Der Stürmer spricht über seine Zukunft

Sport Bild: Herr Mölders, Sie befinden sich inzwischen in Ihrer Heimat Essen, der Abstieg mit 1860 München liegt zwei Wochen zurück. Haben Sie die Vorkommnisse schon verdaut?

Sascha Mölders (32): Verdaut? Nein. Es ist einfach ein beschissenes Gefühl. Mir tut es unfassbar leid für unsere Fans, denn die können am wenigsten dafür und haben es nicht verdient, was passiert ist. Wenn man sich anschaut, was wir teilweise für einen Mist gespielt haben, kann man wirklich nur bewundern, wie viel Geduld sie mit uns hatten.

Am Ende randalierten jedoch die härtesten Fans hinter dem Tor beim Relegations-Rückspiel gegen Regensburg. Wurden da Grenzen überschritten?

Ach, das sehe ich nicht so. Die Fans waren einfach stinksauer. Und zwar zu Recht! Ich hätte wahrscheinlich nicht anders reagiert.

Wie sieht Ihre Bilanz nach eineinhalb Jahren bei 1860 aus?

Die Löwen sind ein Verein mit riesiger Tradition. Aber so ein Chaos wie in den vergangenen eineinhalb Jahren habe ich noch nie miterlebt. Es gab so viele Machtkämpfe, jeder gegen jeden. Kein Tag verging ohne eine neue Geschichte, einen neuen Konflikt. Am Ende hat es auch in der Mannschaft nicht mehr gestimmt.

Was war der Grund dafür?

Im Winter wurden zahlreiche neue Spieler verpflichtet. Die mussten dann natürlich auch aufgestellt werden. Auf Trainingsleistungen wurde überhaupt kein Wert mehr gelegt: Stellvertretend fällt mir Daniel Adlung ein. Er ist ein gestandener Bundesliga-Spieler, er weiß, worauf es in der 2. Liga ankommt. Daniel hat super trainiert, aber keine Chance mehr bekommen. Das Leistungsprinzip wurde außer Kraft gesetzt.

Trainer Vitor Pereira wirkte in der 2. Liga völlig fehl am Platz.

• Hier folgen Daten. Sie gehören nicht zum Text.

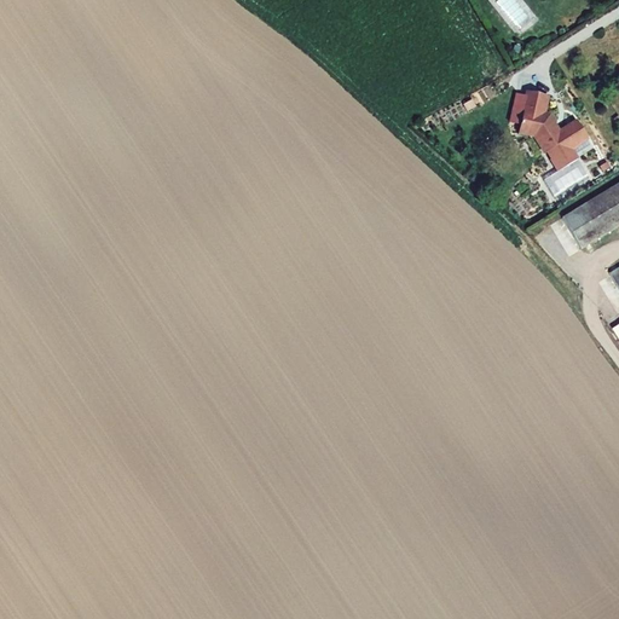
[(549,115),(544,114),(548,97),(526,92),(526,96),(525,100),(527,102),(526,110),(522,109),(521,114),(512,111),(509,122),(520,126),(518,133),(534,137),(545,155),(548,152),(551,158),(550,160),(559,172),(577,160),(577,158),(572,151),(578,146),(577,145),(588,139),(577,121),(559,132),(557,128),(556,129),(554,125),(555,125),(549,115)]
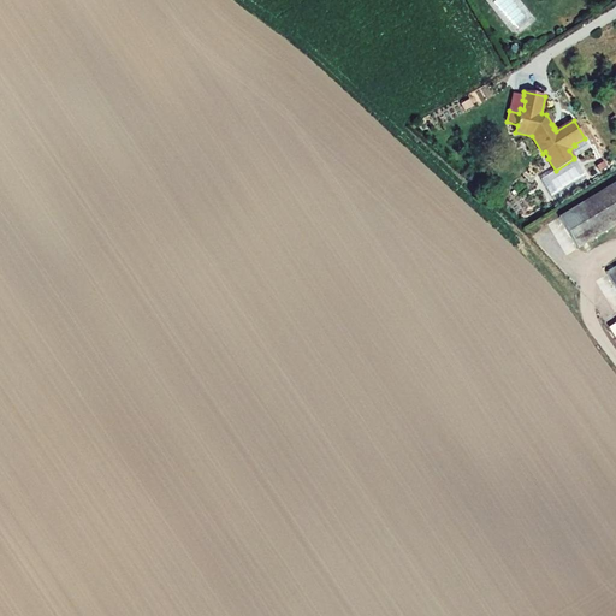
[(523,95),(513,93),(509,111),(519,113),(520,108),(523,110),(525,101),(522,100),(523,95)]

Wir haben meiner Meinung nach mit einem falschen System und den falschen Spielern gespielt. Die Ausrichtung mit einer Fünferkette hat uns das Genick gebrochen, dafür hatten wir einfach nicht die Spieler. Aber am schlimmsten waren die Disziplinlosigkeiten in allen Bereichen, die niemanden gestört haben. Und die Sprachprobleme.

Wie meinen Sie das?

Allein die Kommunikation war eine Katastrophe. Die Neuzugänge konnten sich nicht mit den deutschen Spielern verständigen, dieselben Probleme gab es beim Trainerteam.

Hat sich Pereira von der Mannschaft noch verabschiedet?

Nein, hat er nicht. Das war ohnehin eine Sache, die gar nicht geht, mich aber leider bei 1860 am Ende nicht mehr überrascht hat: Nach dem Abstieg war keiner mehr da! Die Bosse haben sich als Erste aus dem Staub gemacht. Nach dem Abstieg waren die Spieler die Einzigen, die sich geäußert haben. Dabei waren wir alle am Boden zerstört. Doch wir mussten herhalten, weil alle anderen schon gegangen waren.

Wie geht es bei 1860 nun weiter?

Ich war zuletzt mit Daniel Bierofka in SMS-Kontakt. Ihn nimmt die ganze Situation richtig mit, er ist eine Vereins-Ikone. Er ist der richtige Mann für den Neuaufbau. Die Basis ist ja auch gut, die zweite Mannschaft wurde in der Regionalliga Vizemeister. Jetzt haben die Löwen die Chance für einen Neuanfang.

Kann der mit Ismaik gelingen?

Es ist für mich schwierig, dazu etwas zu sagen. Persönlich haben wir Spieler Ismaik nicht oft zu Gesicht bekommen, eigentlich haben wir alles über die Presse erfahren. Ich als älterer Spieler konnte das einschätzen, aber einen jungen Spieler beschäftigen diese ständigen Querelen schon. Und die neue Mannschaft der Löwen wird eine junge sein. Was der Verein braucht, ist endlich Ruhe. Ich weiß nicht, ob die einkehren kann, wenn Ismaik bleibt.

Bleiben Sie in Zukunft bei 1860?

Ich bin durch den Abstieg vertragslos, aber alles ist möglich.